- **EXTRACT PROVIDED**
"""

Hera, her CubeSats, and their rocky target destination. (Credit: ESA/Science Office)

With the maiden flight of Ariane 6 launcher delayed until the fourth quarter of 2023 and no access to Russian Soyuz boosters, the European Space Agency (ESA) has rebooked the Hera asteroid and Euclid space telescope missions for launches aboard a pair of SpaceX Falcon 9 rockets.

Hera is a follow-up to NASA’s successful Double Asteroid Redirection Test (DART) planetary defense mission. Last month, DART crashed into Dimorphos, a moonlet that orbited the Didymos asteroid every 11 hours and 55 minutes. NASA estimates the collision shortened the orbit by 32 minutes.

Hera will conduct an in-depth survey of Dimorphos and Didymos after SpaceX launches the spacecraft in late 2024. The spacecraft will deploy two CubeSats to measure study the asteroid and its moonlet.

ESA had planned to launch Hera on its new Ariane 6 booster, but delays in the program required a change of launch vehicles. Arianespace is in the process of retiring the Ariane 5 booster, meaning there are a limited number remaining.

"""

(Saved entries)
"""

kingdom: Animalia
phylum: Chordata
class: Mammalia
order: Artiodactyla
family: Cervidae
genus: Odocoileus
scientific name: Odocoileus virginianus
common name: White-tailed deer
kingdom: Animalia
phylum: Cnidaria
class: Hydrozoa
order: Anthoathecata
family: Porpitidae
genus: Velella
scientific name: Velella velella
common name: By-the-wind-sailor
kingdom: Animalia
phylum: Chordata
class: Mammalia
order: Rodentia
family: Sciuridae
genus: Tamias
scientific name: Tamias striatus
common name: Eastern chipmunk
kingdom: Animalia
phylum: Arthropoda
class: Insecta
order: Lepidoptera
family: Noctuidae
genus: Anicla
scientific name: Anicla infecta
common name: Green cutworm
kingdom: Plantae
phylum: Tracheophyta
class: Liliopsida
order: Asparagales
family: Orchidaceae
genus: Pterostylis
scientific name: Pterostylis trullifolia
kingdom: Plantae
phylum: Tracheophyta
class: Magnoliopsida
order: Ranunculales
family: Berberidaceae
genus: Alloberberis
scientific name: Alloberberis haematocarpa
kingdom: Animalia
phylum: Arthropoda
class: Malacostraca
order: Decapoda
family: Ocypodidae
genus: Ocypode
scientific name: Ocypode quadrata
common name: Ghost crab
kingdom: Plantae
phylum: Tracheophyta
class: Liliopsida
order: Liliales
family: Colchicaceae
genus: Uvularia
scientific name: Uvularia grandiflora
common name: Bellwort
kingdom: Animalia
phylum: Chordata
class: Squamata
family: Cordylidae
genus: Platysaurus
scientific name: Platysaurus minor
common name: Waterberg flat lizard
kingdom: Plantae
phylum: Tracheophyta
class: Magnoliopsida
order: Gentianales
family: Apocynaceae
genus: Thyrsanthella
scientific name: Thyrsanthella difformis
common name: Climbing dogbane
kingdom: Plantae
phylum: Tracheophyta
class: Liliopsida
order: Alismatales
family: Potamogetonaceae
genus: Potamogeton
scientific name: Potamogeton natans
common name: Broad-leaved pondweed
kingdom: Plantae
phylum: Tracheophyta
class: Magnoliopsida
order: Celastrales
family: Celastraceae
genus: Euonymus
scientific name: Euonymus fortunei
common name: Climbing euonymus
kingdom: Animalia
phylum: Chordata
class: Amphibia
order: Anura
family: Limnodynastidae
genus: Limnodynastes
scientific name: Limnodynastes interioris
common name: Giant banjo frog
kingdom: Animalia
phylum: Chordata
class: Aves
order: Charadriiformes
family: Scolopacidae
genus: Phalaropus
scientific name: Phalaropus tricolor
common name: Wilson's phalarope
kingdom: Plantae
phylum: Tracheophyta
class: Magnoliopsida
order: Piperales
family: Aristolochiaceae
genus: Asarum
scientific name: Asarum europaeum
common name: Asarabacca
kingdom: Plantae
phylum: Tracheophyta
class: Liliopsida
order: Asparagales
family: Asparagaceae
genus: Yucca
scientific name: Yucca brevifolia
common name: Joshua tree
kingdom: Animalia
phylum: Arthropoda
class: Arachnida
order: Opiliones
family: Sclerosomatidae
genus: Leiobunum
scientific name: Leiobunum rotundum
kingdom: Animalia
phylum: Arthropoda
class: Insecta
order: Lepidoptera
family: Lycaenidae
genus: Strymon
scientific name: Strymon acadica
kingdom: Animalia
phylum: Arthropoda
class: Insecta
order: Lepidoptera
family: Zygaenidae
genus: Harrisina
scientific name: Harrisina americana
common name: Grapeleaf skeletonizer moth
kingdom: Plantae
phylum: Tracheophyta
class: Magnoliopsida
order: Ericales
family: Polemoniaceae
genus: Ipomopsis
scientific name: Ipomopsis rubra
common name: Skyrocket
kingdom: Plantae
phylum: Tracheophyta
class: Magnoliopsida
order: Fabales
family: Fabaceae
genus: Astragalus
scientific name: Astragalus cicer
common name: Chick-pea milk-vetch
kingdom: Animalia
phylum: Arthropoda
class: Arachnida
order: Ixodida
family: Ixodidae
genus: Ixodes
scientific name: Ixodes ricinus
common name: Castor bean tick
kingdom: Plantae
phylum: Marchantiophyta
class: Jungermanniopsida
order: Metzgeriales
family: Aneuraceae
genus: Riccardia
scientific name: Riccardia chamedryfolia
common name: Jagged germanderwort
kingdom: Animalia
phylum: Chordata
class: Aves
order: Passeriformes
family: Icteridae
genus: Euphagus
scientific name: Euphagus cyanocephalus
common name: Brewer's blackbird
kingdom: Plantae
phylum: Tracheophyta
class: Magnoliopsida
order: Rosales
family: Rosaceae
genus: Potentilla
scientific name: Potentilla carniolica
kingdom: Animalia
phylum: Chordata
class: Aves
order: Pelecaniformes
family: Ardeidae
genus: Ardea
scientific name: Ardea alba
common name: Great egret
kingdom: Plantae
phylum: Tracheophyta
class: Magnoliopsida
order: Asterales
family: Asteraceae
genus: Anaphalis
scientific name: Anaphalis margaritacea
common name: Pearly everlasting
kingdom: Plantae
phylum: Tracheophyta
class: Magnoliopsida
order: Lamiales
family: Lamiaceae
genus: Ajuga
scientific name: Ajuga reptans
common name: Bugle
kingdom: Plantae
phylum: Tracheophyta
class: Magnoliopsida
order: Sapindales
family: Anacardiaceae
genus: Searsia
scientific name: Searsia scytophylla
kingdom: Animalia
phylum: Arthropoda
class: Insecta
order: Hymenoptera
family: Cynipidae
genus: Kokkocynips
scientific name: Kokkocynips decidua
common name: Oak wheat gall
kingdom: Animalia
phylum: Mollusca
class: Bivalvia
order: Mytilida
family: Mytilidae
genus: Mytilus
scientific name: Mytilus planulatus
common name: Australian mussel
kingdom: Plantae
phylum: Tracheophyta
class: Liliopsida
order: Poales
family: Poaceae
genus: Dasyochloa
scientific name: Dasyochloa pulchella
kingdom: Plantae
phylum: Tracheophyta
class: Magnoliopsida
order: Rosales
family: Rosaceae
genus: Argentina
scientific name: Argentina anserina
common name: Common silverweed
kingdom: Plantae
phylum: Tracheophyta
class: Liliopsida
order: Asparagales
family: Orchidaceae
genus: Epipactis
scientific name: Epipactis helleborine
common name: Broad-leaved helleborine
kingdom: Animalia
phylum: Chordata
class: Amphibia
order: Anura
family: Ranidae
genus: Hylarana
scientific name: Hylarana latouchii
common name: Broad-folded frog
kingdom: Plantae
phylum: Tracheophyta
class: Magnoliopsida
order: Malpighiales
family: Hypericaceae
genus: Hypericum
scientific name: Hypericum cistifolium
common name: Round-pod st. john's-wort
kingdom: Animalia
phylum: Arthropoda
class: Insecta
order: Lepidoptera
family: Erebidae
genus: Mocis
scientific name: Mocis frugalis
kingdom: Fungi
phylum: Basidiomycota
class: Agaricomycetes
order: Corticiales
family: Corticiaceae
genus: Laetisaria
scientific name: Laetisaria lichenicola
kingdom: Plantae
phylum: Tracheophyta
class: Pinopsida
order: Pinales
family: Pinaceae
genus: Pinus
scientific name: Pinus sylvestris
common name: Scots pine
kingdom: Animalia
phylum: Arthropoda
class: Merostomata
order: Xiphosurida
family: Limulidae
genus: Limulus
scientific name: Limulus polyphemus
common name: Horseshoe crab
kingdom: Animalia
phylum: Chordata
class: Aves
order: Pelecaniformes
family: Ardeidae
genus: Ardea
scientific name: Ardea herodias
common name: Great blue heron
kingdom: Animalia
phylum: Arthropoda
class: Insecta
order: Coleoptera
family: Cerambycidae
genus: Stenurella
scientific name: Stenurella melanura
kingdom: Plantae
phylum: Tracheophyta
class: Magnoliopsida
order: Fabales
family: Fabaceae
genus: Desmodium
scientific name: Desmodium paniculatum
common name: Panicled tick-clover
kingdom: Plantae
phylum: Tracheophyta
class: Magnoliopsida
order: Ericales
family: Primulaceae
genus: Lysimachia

"""

- **WHAT YOU SHOULD DO**
Pick up the article on ESA moving the Hera and Euclid missions to Falcon 9 rockets where its last sentence ends, and write what comes next. The saved entries play no part in this work.

- **RESPONSE AREA**
Euclid will study the evolution of the dark Universe after launch next year. The spacecraft will make a 3D-map of the Universe (with time as the third dimension) by observing billions of galaxies out to 10 billion light-years, across more than a third of the sky.

ESA originally planned to fly on a Russian Soyuz rocket from Europe’s Spaceport in French Guiana. Cooperation on Soyuz launches was suspended after the Russian invasion of Ukraine in February.

ESA also announced the Earth Clouds, Aerosols and Radiation Explorer (EarthCARE) mission will launch aboard a Vega-C rocket in 2024. The mission had been schedule to launch on a Soyuz booster from French Guiana.

EarthCARE is a joint European/Japanese mission whose mission is to characterize clouds and aerosols as well as measure the reflected solar and infrared radiation emitted from Earth’s atmosphere and surface.